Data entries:

==========

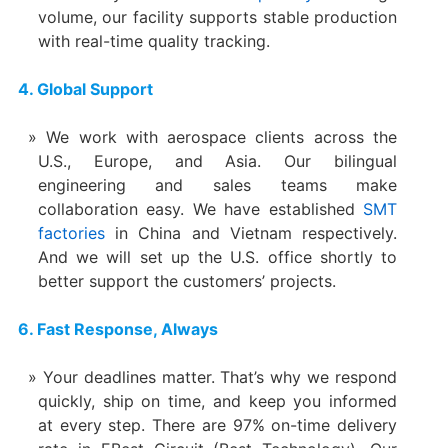
volume, our facility supports stable production
with real-time quality tracking.
4. Global Support
We work with aerospace clients across the
U.S., Europe, and Asia. Our bilingual
engineering and sales teams make
collaboration easy. We have established
SMT
factories
in China and Vietnam respectively.
And we will set up the U.S. office shortly to
better support the customers’ projects.
6. Fast Response, Always
Your deadlines matter. That’s why we respond
quickly, ship on time, and keep you informed
at every step. There are 97% on-time delivery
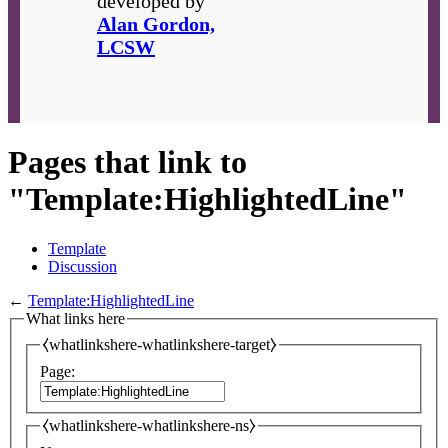
developed by
Alan Gordon,
LCSW
Pages that link to
"Template:HighlightedLine"
Template
Discussion
←
Template:HighlightedLine
What links here
⧼whatlinkshere-whatlinkshere-target⧽
Page:
⧼whatlinkshere-whatlinkshere-ns⧽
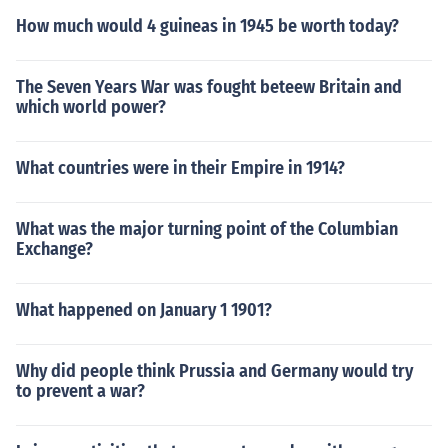
How much would 4 guineas in 1945 be worth today?
The Seven Years War was fought beteew Britain and
which world power?
What countries were in their Empire in 1914?
What was the major turning point of the Columbian
Exchange?
What happened on January 1 1901?
Why did people think Prussia and Germany would try
to prevent a war?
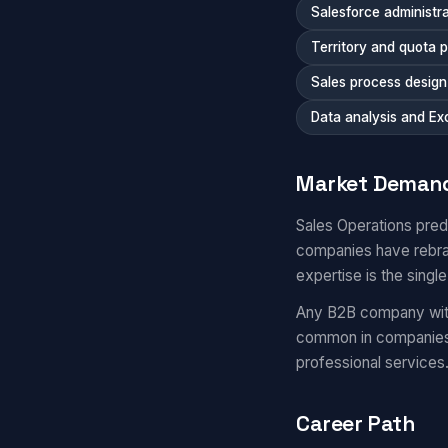
Salesforce administra
Territory and quota 
Sales process desig
Data analysis and Ex
Market Deman
Sales Operations pre
companies have rebra
expertise is the single
Any B2B company with 
common in companies 
professional services
Career Path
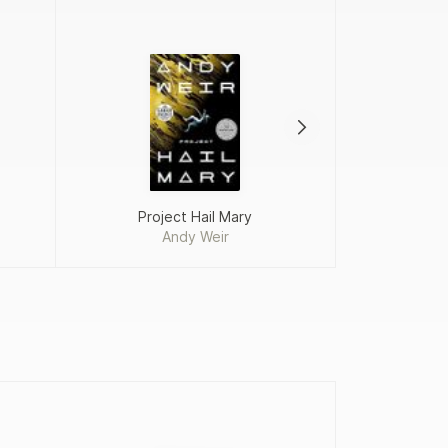
Project Hail Mary
Crime 
Andy Weir
Constanc
D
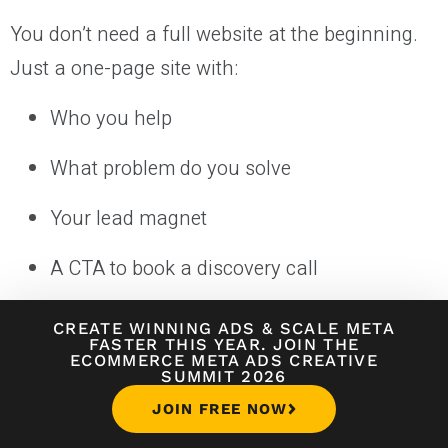
You don’t need a full website at the beginning.
Just a one-page site with:
Who you help
What problem do you solve
Your lead magnet
A CTA to book a discovery call
Tools like Carrd, Webflow, or Leadpages are
CREATE WINNING ADS
&
SCALE META
FASTER THIS YEAR. JOIN THE
perfect for this.
ECOMMERCE META ADS CREATIVE
SUMMIT 2026
3. Use Outreach + Content
JOIN FREE NOW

==========

- What this task involves: Arrange the text lines from all of the listing above as a JSON list of strings, one string per line and no blank lines. Leave the pictures out of the answer.

- Answer box:
[
  "volume, our facility supports stable production",
  "with real-time quality tracking.",
  "4. Global Support",
  "We work with aerospace clients across the",
  "U.S., Europe, and Asia. Our bilingual",
  "engineering and sales teams make",
  "collaboration easy. We have established",
  "SMT",
  "factories",
  "in China and Vietnam respectively.",
  "And we will set up the U.S. office shortly to",
  "better support the customers’ projects.",
  "6. Fast Response, Always",
  "Your deadlines matter. That’s why we respond",
  "quickly, ship on time, and keep you informed",
  "at every step. There are 97% on-time delivery",
  "developed by",
  "Alan Gordon,",
  "LCSW",
  "Pages that link to",
  "\"Template:HighlightedLine\"",
  "Template",
  "Discussion",
  "←",
  "Template:HighlightedLine",
  "What links here",
  "⧼whatlinkshere-whatlinkshere-target⧽",
  "Page:",
  "⧼whatlinkshere-whatlinkshere-ns⧽",
  "How much would 4 guineas in 1945 be worth today?",
  "The Seven Years War was fought beteew Britain and",
  "which world power?",
  "What countries were in their Empire in 1914?",
  "What was the major turning point of the Columbian",
  "Exchange?",
  "What happened on January 1 1901?",
  "Why did people think Prussia and Germany would try",
  "to prevent a war?",
  "Salesforce administra",
  "Territory and quota ",
  "Sales process desig",
  "Data analysis and Ex",
  "Market Deman",
  "Sales Operations pre",
  "companies have rebra",
  "expertise is the single",
  "Any B2B company with ",
  "common in companies ",
  "professional services",
  "Career Path",
  "Project Hail Mary",
  "Crime ",
  "Andy Weir",
  "Constanc",
  "D",
  "You don’t need a full website at the beginning.",
  "Just a one-page site with:",
  "Who you help",
  "What problem do you solve",
  "Your lead magnet",
  "A CTA to book a discovery call",
  "Tools like Carrd, Webflow, or Leadpages are",
  "CREATE WINNING ADS",
  "&",
  "SCALE META",
  "FASTER THIS YEAR. JOIN THE",
  "perfect for this.",
  "ECOMMERCE META ADS CREATIVE",
  "SUMMIT 2026",
  "3. Use Outreach + Content",
  "JOIN FREE NOW"
]